Ejercicio escrito. En el relato de la excursión, la expresión «Ya arriba» va acompañada de la aclaración de que es «algo que es un decir». Explique en una a tres frases por qué, según el propio relato, esa expresión no debe tomarse al pie de la letra.

Documento fuente.
================================
Escampa un poco. Decidimos subir más arriba (obsérvese que aquí, la palabra “arriba” tiene una acepción muy vertical, resbaladiza, cortante y saltarina de bloque en bloque). Vuelve a llover. Y en esas estamos cuando, a nuestra edad, tuvimos una grata sorpresa. ¿Quién nos iba a decir que, en este estado, una moza nos piropeara? Pues sí. Oímos a lo lejos: “¡Mira qué tres jóvenes tan fashion vienen ahí con anorak rojo!” Gratamente sorprendidos, aún lo valoramos más cuando la atrevida joven lo dijo estando todos ellos aparentemente emparejados. Ufanos y envalentonados, la subida acabó pasada por agua. Las vistas, para qué ponerle adjetivos.
Ya arriba (algo que es un decir, porque aquí no se para de subir) las señales hacia el refugio de Ventosa nos llevaron a una confusión. La descubrimos cuando unos vascos, a pesar de que nos informaron bien, nos hicieron desconfiar de nuestra inseguridad. Total, cuatro kilómetros de error y mil metros de desnivel. A modo de calentamiento. De vuelta al punto inicial, encuentro con una pareja de conocidos, todo ya previsto, y dirección hacia Ventosa. Lagos y más lagos, el agua mecida por el viento, de un azul que puede pasar a negro, con olas que brillan con los rayos del sol. Aguas limpias y también con algas, juncos o similares plantas que, todo lo largas que son, se estiran encima como hilos sin fin. Y ranas. Sí, en el recorrido hubo ranas. Pero no “arranadas”. Y sapos. Y vacas y caballos. Aquí estaban a sus anchas. Adornaban el suelo con sus excrementos, perturbaban el silencio ellas con sus esquilas y ellos con sus relinchos.
================================
Información proporcionada.

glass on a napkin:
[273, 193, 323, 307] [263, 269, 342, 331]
================================
Solución del problema. Porque en ese terreno no se para de subir. Aunque el grupo haya alcanzado un punto alto, la ascensión continúa, así que estar «arriba» es solo una forma de hablar.